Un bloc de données
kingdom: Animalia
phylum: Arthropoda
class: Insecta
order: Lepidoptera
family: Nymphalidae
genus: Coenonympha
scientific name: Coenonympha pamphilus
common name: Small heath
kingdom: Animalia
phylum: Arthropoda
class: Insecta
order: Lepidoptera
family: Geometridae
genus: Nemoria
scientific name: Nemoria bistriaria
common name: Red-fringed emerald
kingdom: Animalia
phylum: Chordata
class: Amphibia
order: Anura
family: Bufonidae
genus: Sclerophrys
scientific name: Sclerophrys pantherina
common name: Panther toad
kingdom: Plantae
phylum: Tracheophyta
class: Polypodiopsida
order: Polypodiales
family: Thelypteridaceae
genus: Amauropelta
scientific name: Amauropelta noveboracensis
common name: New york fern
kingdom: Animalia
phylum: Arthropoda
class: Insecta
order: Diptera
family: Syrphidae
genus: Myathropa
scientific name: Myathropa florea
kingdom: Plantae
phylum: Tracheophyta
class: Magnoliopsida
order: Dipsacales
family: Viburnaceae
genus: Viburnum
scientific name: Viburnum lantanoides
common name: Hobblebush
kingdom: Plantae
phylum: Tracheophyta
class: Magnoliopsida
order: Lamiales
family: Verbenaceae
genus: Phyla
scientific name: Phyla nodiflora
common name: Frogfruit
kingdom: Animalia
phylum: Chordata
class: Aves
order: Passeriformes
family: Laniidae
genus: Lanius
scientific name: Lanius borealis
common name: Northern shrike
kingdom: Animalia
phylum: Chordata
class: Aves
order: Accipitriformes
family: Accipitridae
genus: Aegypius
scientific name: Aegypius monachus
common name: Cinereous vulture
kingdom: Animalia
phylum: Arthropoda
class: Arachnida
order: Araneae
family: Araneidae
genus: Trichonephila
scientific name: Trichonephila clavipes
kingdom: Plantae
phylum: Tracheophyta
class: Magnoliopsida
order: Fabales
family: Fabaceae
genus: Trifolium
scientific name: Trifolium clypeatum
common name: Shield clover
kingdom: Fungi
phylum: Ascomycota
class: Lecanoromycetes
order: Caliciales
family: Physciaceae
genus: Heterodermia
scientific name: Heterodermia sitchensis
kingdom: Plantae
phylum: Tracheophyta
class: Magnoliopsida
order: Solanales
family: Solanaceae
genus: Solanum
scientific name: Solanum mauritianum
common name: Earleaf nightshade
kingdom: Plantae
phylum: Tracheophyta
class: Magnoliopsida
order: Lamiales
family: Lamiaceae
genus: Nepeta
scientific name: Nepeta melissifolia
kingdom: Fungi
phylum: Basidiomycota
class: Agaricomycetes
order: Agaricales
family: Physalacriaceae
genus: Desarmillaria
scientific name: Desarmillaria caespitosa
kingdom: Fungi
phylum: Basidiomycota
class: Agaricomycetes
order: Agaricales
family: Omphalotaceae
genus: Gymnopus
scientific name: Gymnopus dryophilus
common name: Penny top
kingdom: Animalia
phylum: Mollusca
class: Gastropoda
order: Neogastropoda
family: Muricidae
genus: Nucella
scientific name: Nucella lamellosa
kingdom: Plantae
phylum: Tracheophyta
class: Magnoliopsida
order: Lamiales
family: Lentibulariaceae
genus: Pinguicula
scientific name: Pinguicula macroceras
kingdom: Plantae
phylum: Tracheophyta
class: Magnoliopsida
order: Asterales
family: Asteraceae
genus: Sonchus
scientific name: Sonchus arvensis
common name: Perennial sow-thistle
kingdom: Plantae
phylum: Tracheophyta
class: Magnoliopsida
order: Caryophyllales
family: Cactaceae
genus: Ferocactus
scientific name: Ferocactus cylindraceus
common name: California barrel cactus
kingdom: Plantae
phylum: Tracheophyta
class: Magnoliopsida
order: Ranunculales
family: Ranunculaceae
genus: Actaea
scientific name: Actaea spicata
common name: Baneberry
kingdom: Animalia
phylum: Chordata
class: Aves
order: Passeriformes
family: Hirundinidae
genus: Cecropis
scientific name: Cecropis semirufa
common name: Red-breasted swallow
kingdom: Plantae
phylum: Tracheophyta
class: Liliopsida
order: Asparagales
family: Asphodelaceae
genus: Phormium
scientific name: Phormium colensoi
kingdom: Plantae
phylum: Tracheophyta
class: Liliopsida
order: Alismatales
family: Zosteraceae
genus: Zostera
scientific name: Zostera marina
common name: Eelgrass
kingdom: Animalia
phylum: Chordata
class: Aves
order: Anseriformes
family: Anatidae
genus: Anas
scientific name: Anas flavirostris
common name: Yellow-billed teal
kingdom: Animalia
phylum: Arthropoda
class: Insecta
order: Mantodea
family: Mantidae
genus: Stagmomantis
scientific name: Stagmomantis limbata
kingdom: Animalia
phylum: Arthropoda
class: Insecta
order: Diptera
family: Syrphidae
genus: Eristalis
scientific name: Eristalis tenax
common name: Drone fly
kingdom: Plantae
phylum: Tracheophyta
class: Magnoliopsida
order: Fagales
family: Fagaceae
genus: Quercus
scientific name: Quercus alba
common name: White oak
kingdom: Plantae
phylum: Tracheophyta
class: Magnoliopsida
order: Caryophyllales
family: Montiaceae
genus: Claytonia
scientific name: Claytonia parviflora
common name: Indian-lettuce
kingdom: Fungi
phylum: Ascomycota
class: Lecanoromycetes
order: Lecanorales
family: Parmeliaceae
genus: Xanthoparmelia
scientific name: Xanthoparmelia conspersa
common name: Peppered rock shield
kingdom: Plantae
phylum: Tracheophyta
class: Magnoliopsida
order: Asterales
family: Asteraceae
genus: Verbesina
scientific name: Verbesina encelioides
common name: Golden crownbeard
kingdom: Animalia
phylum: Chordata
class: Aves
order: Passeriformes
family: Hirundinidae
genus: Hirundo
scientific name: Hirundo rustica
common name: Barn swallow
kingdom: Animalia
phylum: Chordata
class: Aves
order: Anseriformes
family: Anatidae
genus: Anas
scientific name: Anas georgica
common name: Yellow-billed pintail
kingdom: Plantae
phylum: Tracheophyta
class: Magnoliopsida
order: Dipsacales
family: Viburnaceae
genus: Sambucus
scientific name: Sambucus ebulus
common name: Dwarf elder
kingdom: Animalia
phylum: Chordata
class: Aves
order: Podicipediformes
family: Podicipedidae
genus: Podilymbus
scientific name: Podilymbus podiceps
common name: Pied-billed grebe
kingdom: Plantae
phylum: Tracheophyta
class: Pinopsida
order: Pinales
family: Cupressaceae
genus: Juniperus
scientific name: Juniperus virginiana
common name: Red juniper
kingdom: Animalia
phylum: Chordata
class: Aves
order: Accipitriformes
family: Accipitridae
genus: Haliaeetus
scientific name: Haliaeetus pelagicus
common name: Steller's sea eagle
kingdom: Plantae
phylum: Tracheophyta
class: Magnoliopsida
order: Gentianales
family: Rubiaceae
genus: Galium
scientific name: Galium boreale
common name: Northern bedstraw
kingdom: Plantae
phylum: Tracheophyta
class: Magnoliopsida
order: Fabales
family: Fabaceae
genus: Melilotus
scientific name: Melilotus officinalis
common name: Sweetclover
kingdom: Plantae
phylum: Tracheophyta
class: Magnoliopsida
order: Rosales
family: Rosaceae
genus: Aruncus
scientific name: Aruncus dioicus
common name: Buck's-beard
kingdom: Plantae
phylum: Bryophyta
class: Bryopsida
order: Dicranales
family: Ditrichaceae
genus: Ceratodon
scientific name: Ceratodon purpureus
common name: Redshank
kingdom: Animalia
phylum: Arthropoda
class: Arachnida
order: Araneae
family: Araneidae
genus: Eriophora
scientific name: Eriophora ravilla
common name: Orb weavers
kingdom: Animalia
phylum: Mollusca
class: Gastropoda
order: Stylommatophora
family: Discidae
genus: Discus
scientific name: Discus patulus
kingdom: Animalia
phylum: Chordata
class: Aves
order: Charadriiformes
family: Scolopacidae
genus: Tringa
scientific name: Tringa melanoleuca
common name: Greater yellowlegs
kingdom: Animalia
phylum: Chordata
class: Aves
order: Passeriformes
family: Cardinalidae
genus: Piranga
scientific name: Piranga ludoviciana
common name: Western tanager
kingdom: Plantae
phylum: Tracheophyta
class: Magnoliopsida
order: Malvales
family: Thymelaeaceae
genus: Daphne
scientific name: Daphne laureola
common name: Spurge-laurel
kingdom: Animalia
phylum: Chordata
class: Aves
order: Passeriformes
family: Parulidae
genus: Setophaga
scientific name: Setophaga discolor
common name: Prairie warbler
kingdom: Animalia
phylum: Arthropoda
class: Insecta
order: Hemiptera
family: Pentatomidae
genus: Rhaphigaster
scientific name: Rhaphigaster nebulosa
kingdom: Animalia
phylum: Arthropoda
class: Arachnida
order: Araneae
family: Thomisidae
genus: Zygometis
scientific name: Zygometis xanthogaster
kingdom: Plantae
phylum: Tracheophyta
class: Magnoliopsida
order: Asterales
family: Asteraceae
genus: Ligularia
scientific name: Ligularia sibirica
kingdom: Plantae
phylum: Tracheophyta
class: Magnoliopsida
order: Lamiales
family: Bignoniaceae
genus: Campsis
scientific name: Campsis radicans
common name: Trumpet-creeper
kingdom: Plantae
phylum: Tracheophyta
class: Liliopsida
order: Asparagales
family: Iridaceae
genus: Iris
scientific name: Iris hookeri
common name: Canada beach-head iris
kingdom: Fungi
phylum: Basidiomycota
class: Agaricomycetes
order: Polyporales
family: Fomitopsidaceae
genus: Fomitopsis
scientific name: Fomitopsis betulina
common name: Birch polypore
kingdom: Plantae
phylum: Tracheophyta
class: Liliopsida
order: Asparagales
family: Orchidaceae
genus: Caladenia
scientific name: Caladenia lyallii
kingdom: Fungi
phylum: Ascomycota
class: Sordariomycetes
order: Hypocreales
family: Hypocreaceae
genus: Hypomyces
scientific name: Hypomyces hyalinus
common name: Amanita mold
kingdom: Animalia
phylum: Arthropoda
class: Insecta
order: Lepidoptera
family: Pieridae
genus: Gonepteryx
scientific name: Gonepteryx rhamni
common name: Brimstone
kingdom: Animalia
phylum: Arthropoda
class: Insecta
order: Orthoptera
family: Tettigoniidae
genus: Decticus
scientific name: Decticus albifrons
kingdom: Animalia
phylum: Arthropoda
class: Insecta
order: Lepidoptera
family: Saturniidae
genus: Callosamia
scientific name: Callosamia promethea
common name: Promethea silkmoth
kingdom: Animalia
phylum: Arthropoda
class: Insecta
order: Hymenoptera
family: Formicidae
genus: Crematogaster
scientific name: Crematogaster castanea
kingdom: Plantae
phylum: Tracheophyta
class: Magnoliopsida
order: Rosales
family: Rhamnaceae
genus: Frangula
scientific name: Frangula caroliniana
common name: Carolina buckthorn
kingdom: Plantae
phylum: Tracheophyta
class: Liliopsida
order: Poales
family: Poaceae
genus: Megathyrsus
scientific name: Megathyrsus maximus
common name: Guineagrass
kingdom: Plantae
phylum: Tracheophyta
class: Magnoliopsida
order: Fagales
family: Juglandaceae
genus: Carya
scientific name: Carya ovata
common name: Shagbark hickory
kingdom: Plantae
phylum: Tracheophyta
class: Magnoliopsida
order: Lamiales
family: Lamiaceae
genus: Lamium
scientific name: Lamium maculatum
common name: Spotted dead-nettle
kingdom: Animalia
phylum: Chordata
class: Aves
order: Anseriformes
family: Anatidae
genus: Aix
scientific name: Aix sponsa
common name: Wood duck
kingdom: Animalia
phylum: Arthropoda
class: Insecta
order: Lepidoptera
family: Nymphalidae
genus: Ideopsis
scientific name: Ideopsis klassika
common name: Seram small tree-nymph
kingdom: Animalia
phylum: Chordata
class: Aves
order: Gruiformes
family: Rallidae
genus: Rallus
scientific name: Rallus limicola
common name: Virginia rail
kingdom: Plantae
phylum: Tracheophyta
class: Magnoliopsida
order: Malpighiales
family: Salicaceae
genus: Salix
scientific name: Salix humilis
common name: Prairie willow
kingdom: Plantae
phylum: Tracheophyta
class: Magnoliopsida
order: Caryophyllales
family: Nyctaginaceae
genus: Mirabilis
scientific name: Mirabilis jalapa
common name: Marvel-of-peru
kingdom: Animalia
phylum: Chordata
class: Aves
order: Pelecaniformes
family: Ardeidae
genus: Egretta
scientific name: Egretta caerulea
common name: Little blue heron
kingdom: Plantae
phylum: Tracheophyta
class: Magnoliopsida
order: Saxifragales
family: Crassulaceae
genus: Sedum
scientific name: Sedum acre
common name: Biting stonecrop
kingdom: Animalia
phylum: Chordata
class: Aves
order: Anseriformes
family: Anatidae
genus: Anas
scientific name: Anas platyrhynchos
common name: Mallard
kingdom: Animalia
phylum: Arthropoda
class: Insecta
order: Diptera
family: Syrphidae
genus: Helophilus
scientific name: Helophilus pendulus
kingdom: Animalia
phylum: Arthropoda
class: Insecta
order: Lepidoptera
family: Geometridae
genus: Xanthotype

TRAVAIL À FAIRE:
Modifiez le passage qui va du début des données jusqu'à la ligne contenant « genus: Nemoria » incluse. Remplacez-y « phylum » par « division » et laissez tout le reste intact.

RÉSULTAT DE L'EXERCICE:
kingdom: Animalia
division: Arthropoda
class: Insecta
order: Lepidoptera
family: Nymphalidae
genus: Coenonympha
scientific name: Coenonympha pamphilus
common name: Small heath
kingdom: Animalia
division: Arthropoda
class: Insecta
order: Lepidoptera
family: Geometridae
genus: Nemoria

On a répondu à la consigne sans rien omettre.